Shield recharge console
Recharges one level of personal shields to a player in the room.
*make the game harder by requiring one player to run the console for the one being healed.
Recharges one level of health to a player in the room.
*make the game harder by requiring one player to run the console for the one being recharged.
Power Management console
Boost available power to the other consoles. Weapons console can fire twice per turn. Pilot console can shake twice per turn. Shield and Medical consoles can recover two points the player in that room per turn.
*make the game harder by providing the boost to only one console at a time. The players will have to choose what console gets boosted for that turn.
The docking bridge has 3 sections. At the start of the game the first pirate ship has it’s bridge fully extended and the pirates are leaving their ship to attack your airlock. If you damage the bridge by shaking the ship at the Pilot console, the pirate ship can repair one section per turn. After a pirate ship is destroyed, the next pirate ship will need to fully deploy a docking bridge before more pirates can board your ship. The entire bridge counts as one room.
We only had the pirate ship dock from one side, but I had originally intended that the pirates could dock from either side and you would roll a die to determine which side you are being boarded from. I will rebuild the board to allow for that next time we play.
Players take their turn first. You are working together so you should talk about coordinating your movements and actions. If a player spends their turn using the power management console other players receive the benefit during that turn. This is more important if you are using the modifications that make the game harder.
pirates go second and all deployed pirates, likewise, take their turn at the same time. All pirates choose their targets first and then attack. If an astronaut is defeated during an attack, but another pirate also has that astronaut targeted, the second pirate will attack nothing, wasting their turn.
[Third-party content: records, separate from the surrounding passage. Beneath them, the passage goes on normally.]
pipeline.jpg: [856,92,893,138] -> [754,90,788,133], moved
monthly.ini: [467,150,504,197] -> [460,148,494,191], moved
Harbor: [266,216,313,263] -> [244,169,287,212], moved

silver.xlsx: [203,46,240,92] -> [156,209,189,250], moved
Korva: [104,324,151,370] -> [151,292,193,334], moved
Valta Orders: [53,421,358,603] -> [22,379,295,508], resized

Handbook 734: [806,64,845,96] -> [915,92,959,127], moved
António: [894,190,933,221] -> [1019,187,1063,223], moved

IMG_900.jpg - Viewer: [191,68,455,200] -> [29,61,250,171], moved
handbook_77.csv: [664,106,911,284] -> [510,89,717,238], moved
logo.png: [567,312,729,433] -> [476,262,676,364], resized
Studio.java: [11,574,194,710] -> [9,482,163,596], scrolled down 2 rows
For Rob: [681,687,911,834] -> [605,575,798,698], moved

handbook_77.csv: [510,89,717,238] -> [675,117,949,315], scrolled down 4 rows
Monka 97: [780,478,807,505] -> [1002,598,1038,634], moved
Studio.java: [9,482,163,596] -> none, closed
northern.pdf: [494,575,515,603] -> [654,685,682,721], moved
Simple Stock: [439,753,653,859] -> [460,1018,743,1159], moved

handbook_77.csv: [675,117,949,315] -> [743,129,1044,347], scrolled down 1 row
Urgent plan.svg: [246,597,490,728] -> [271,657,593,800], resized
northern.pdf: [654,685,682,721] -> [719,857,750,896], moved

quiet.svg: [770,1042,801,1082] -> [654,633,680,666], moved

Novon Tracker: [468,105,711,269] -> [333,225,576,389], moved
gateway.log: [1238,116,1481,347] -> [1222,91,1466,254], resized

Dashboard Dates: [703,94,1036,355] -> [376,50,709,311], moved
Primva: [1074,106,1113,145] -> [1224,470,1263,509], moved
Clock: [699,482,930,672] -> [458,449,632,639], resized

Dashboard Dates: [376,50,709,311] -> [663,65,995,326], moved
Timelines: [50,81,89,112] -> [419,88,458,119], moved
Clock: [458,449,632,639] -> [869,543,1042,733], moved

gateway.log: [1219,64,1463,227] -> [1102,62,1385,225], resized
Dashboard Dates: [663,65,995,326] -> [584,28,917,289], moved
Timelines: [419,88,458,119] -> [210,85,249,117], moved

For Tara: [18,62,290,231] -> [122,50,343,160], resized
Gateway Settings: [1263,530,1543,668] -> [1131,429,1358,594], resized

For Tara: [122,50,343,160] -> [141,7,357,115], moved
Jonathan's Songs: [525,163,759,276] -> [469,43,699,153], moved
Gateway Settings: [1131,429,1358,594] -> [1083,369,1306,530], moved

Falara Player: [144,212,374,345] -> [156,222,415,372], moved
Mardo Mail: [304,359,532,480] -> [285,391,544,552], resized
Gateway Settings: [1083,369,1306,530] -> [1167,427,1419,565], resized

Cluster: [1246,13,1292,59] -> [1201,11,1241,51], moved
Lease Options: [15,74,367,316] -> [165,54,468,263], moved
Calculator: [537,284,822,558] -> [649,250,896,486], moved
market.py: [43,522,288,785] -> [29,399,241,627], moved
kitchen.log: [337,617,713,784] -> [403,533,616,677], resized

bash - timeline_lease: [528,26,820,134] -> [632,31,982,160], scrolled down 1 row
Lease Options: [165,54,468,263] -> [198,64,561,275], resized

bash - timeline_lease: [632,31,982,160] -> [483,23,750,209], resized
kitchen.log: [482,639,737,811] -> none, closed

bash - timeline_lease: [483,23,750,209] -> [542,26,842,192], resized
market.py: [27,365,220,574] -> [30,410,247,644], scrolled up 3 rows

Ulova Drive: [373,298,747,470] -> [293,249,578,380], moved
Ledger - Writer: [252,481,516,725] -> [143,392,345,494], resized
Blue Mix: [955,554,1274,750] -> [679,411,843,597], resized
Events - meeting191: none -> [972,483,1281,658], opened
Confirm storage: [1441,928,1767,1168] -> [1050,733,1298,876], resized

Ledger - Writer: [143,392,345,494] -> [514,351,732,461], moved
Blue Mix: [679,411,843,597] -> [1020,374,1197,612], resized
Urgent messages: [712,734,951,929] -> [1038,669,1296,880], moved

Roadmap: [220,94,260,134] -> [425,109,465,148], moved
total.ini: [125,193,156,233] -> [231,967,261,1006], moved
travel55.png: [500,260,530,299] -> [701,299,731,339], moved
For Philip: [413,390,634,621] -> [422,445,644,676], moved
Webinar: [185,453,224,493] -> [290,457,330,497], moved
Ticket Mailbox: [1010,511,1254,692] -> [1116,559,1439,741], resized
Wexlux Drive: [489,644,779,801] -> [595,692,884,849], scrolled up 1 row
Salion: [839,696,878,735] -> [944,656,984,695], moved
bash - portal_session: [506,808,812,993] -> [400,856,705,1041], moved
The space pirates only want to steal the power cells on your ship and carry them back to their ship. They will fight any astronauts they encounter, and they never, ever retreat from a fight. The only time they backtrack, is when they are carrying a power cell. If there are two astronauts in a room, the pirates will always attack the one that has lowered shields or injuries first. They aren’t really interested in chasing down injured astronauts though, they are there for the power cells. If they get the power cell back to the pirate ship, it is lost.
1 pirate can leave the pirate ship at a time. We played with only 4 pirates active at a time. If a pirate is defeated they return to the pirate ship and can step onto the docking bridge during the next turn.
Whenever the pirates came to a decision point, we would talk over what we thought the space pirates would do, and I would usually set up some sort of binary choice. Would they walk through a broken door or try to break down another door? Would they attack this player or this player? Then we would roll one die and just do a high-low to see what the pirate chose to do. If there was a three way decision, like one pirate choosing from 3 equally powered astronauts we would just roll a twelve sided die and split the decision between 1-4, 5-8, 9-12.
Combat with the space pirates is handled by opposing dice rolls. If the attacker rolls higher they win and damage the defender, if the defender rolls higher they defend and no damage is taken. A tie goes to the defender.
We played with each pirate only having one unit of health. That turned out to be too easy, so we added one unit of shield to each pirate.
*Kid friendly modification. If an astronaut is defeated they are not out of the game. they are instantly transported to the Medical bay and will need to recharge to full health before they can move again. They are in cryogenic stasis and pirates won’t bother them.
**Kid bonus. You get to teach your kid words like cryogenic, and stasis.
You win When you repel three pirate ships and escape with some power cells.